Coronavirus, dna spiega casi gravi. Su Science lo studio con Unibs e Civile

L'Università e l'ospedale fanno parte di un team internazionale di ricercatori che ha compiuto la scoperta.

(red.) Se una serie di pazienti ricoverati negli ospedali dopo aver contratto il Covid-19 hanno avuto reazioni decisamente più gravi e pesanti rispetto ad altri la risposta è nel dna. E’ quanto pubblicato sulla prestigiosa rivista scientifica Science da un consorzio internazionale di ricercatori di cui fanno parte anche l’Università degli Studi di Brescia e gli Spedali Civili. Dal punto di vista scientifico, anche attraverso i campioni biologici e dati clinici forniti dal massimo ospedale cittadino bresciano, si è scoperto che chi non presentava delle proteine determinanti per proteggere l’organismo dai virus influenzali è stato più esposto alle gravi conseguenze del contagio da Covid.

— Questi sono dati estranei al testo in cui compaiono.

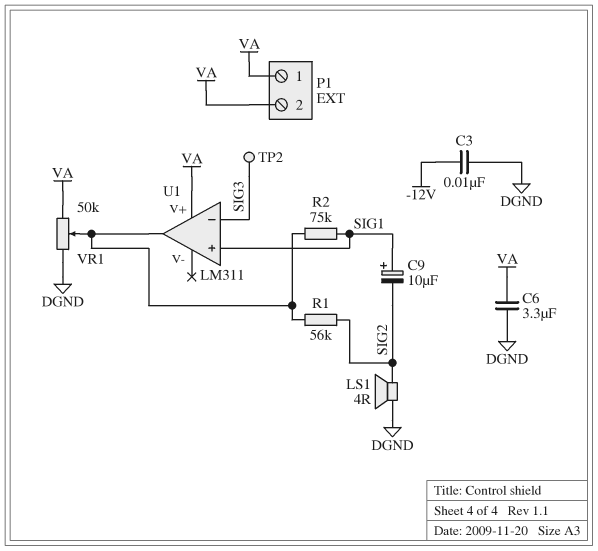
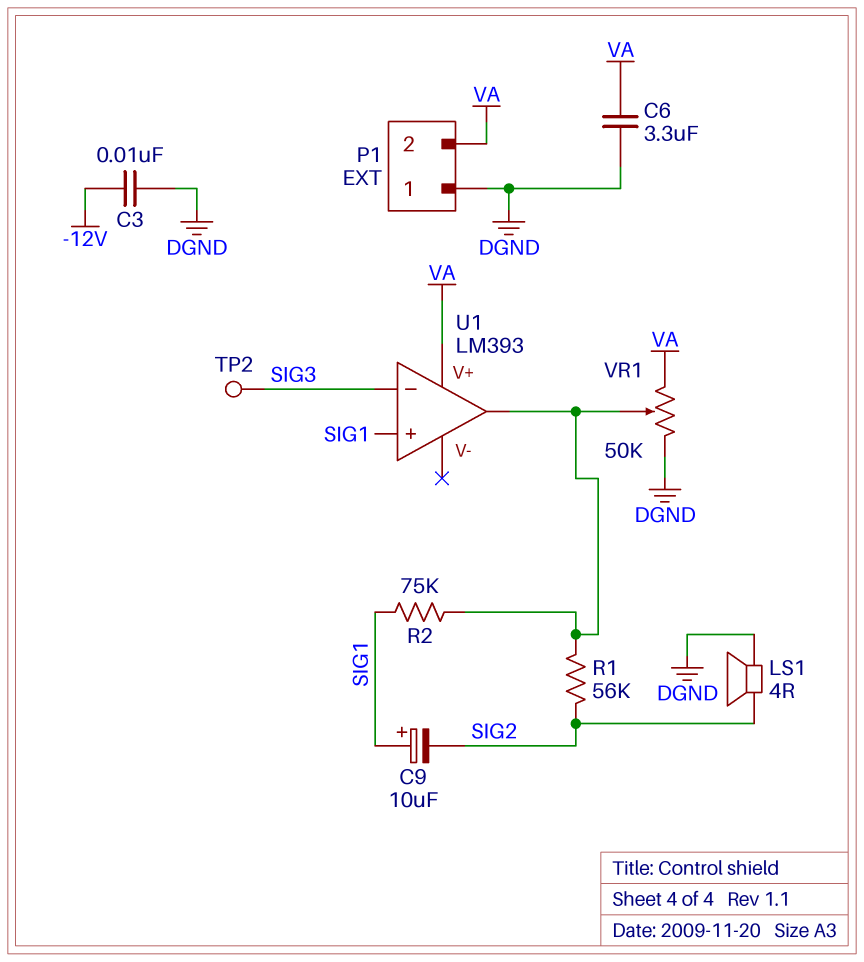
P1 pin 1: VA -> DGND
U1: LM311 -> LM393

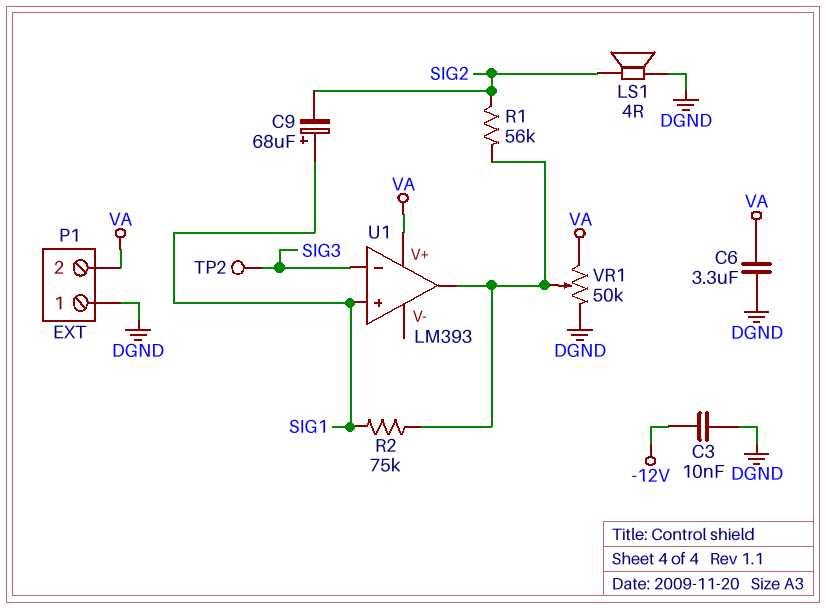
C9: 10uF (plus SIG1, minus SIG2) -> 68uF (plus SIG1, minus SIG2)

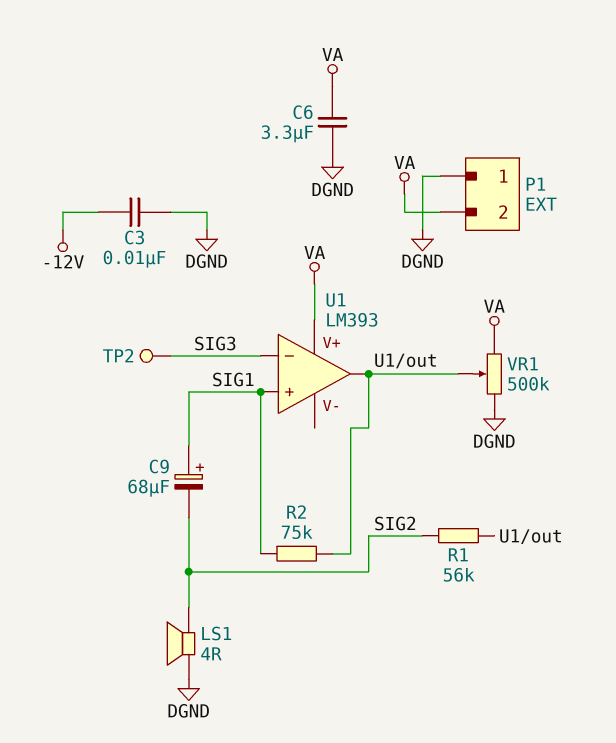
VR1: 50k (DGND, VA, wiper U1/out) -> 500k (DGND, VA, wiper U1/out)

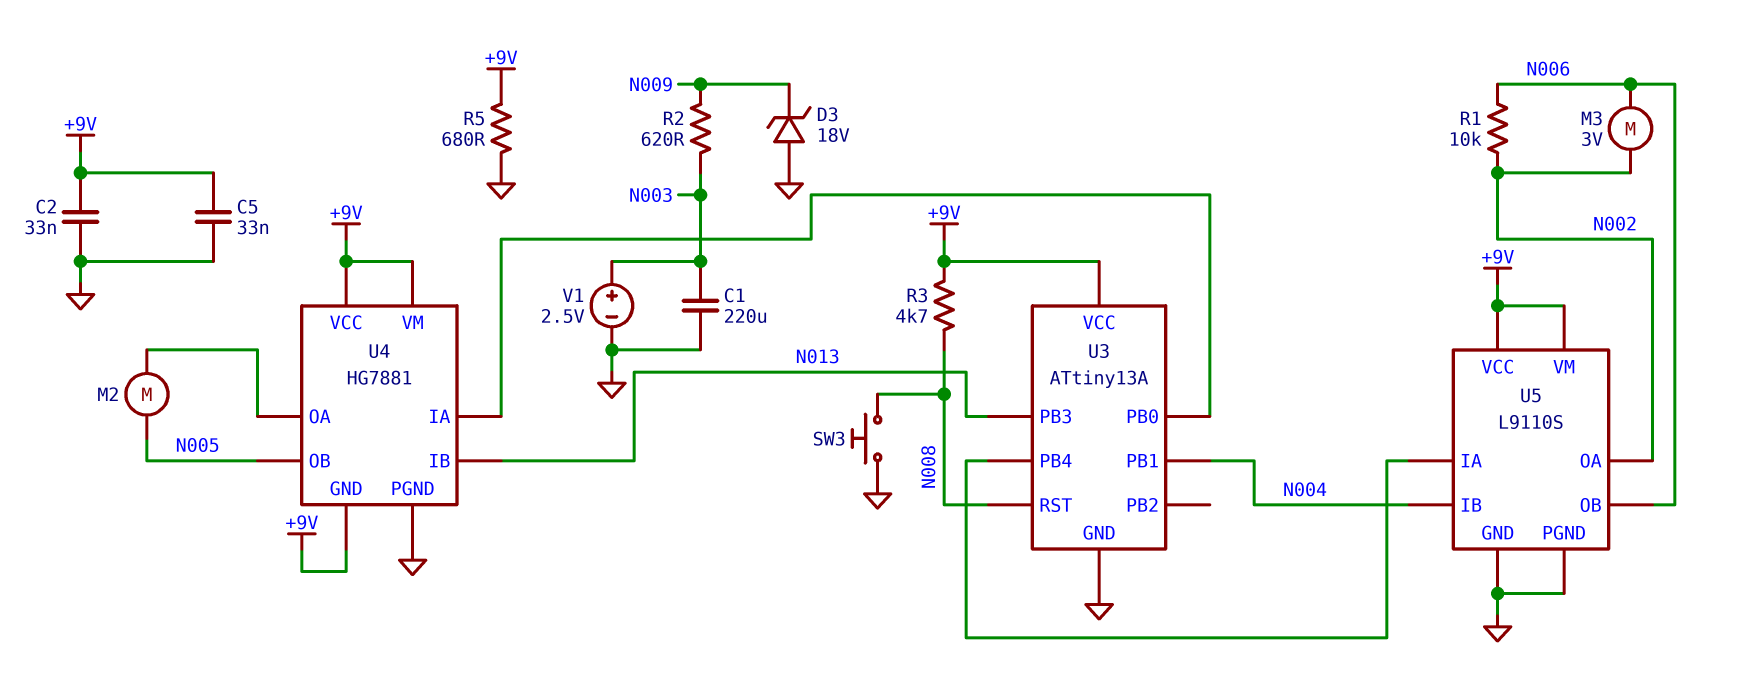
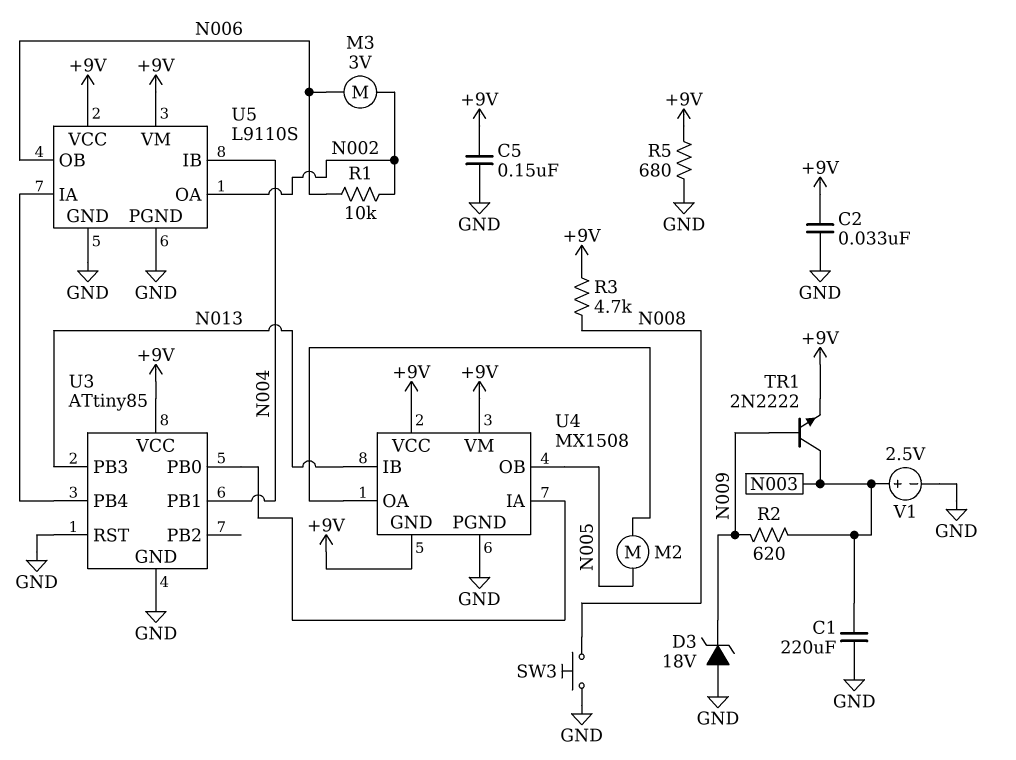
C5: 33nF (+9V, GND) -> 150nF (+9V, GND)
TR1: none -> NPN 2N2222 (B N009, C N003, E +9V)
U3: ATtiny13A -> ATtiny85
U3 pin RST: N008 -> GND
U4: HG7881 -> MX1508

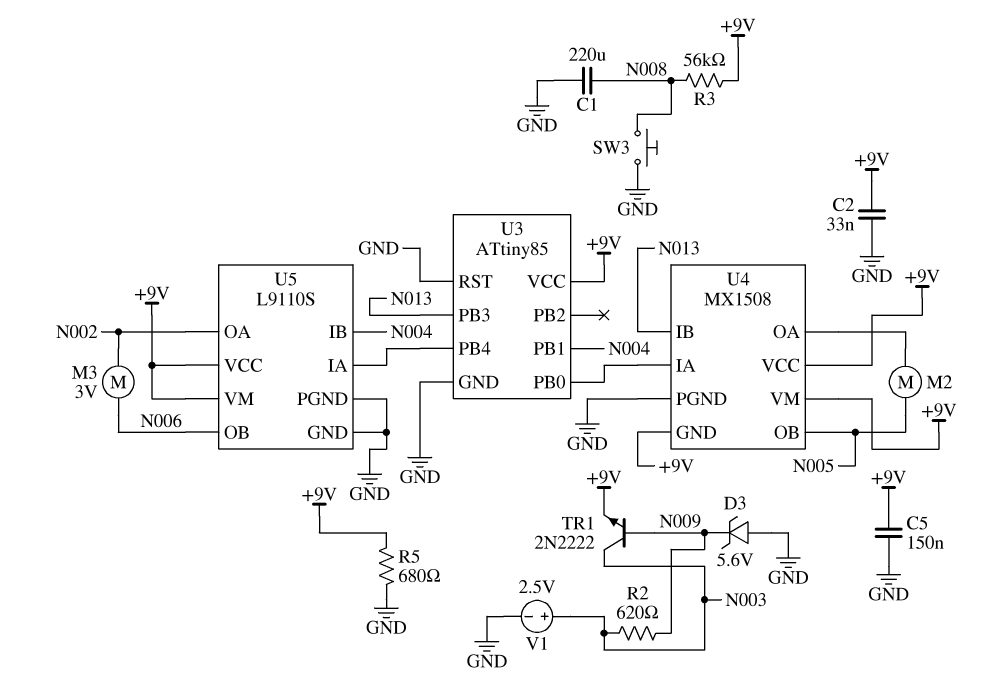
C1: 220uF (GND, N003) -> 220uF (GND, N008)
D3: zener 18V (A GND, K N009) -> zener 5.6V (A GND, K N009)
R1: 10k (N002, N006) -> none
R3: 4.7k (+9V, N008) -> 56k (+9V, N008)

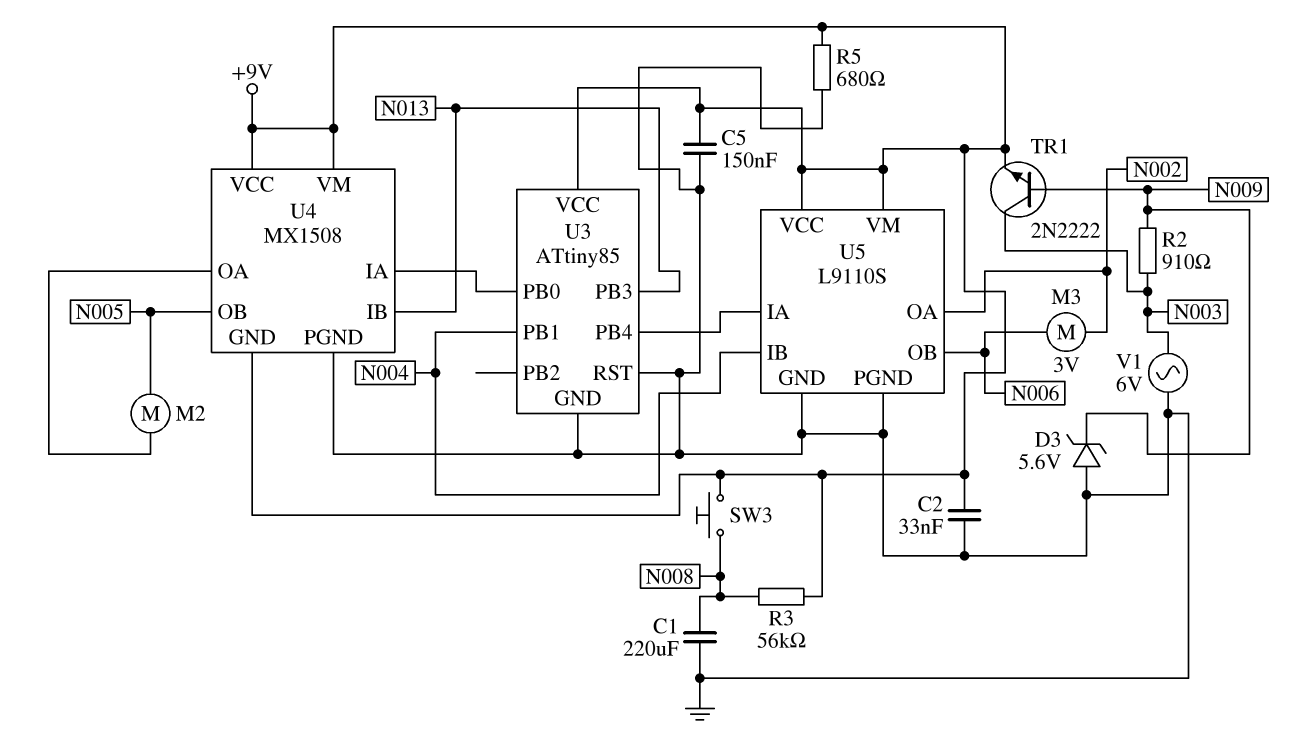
R2: 620 (N003, N009) -> 910 (N003, N009)
SW3: button (GND, N008) -> button (+9V, N008)
V1: 2.5V (plus N003, minus GND) -> AC 6V (GND, N003)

Il team, che ha visto collaborare anche altri ospedali lombardi insieme al direttore sanitario del Civile Camillo Rossi e alle realtà americane, ha rilevato nei soggetti che hanno patito maggiormente la presenza del virus in corpo la presenza di alcuni difetti genetici e alterazioni immunologiche che compromettono la produzione di queste proteine fondamentali e la risposta a queste molecole. Sono stati analizzati i dati di 660 pazienti acuti e di cui il 95% uomini proprio per accertare il fatto che nelle persone di sesso maschile la forza del Covid è stata più virulenta. In molti dei materiali biologici sono emerse alterazioni a carico di 13 geni noti per essere essenziali nella risposta al virus influenzale e ad altri virus.

Il 3,5% dei pazienti presentava difetti importanti nella produzione di queste proteine o nella risposta cellulare. Più del 10% dei soggetti analizzati aveva anticorpi spontanei che bloccavano l’attività di queste proteine protettive. Uno studio, quello pubblicato su Science, fondamentale per capire come muoversi in futuro. Per esempio, i soggetti in cui le proteine protettive dai virus mancano possono essere loro somministrate nella parte iniziale della malattia o si può pensare a terapie e farmaci che possono eliminare la produzione dei particolari anticorpi che bloccano il “lavoro” delle proteine.

Come detto, alla ricerca hanno collaborato anche altri ospedali lombardi come il San Gerardo di Monza e il Policlinico San Matteo di Pavia fornendo dati a Luigi Notarangelo ed Helen Su del National Institute of Allergy and Infectious Diseases di Bethesda diretto da Anthony Fauci e Jean-Laurent Casanova del St. Giles Laboratory of Human Genetics of Infectious Diseases della Rockefeller University di New York. Il team che si è sviluppato, il “Covidhge”, vede il Civile aiutato da un finanziamento della Regione Lombardia attraverso lo scambio tra il Laboratorio di analisi chimico cliniche e di altre Unità operative come Malattie Infettive, Nefrologia, Ematologia, Prima Rianimazione e e quella di Sclerosi multipla. Allo studio hanno partecipato anche l’Università Tor Vergata e l’Ospedale Bambino Gesù di Roma, l’ateneo di Padova e il San Raffaele di Milano.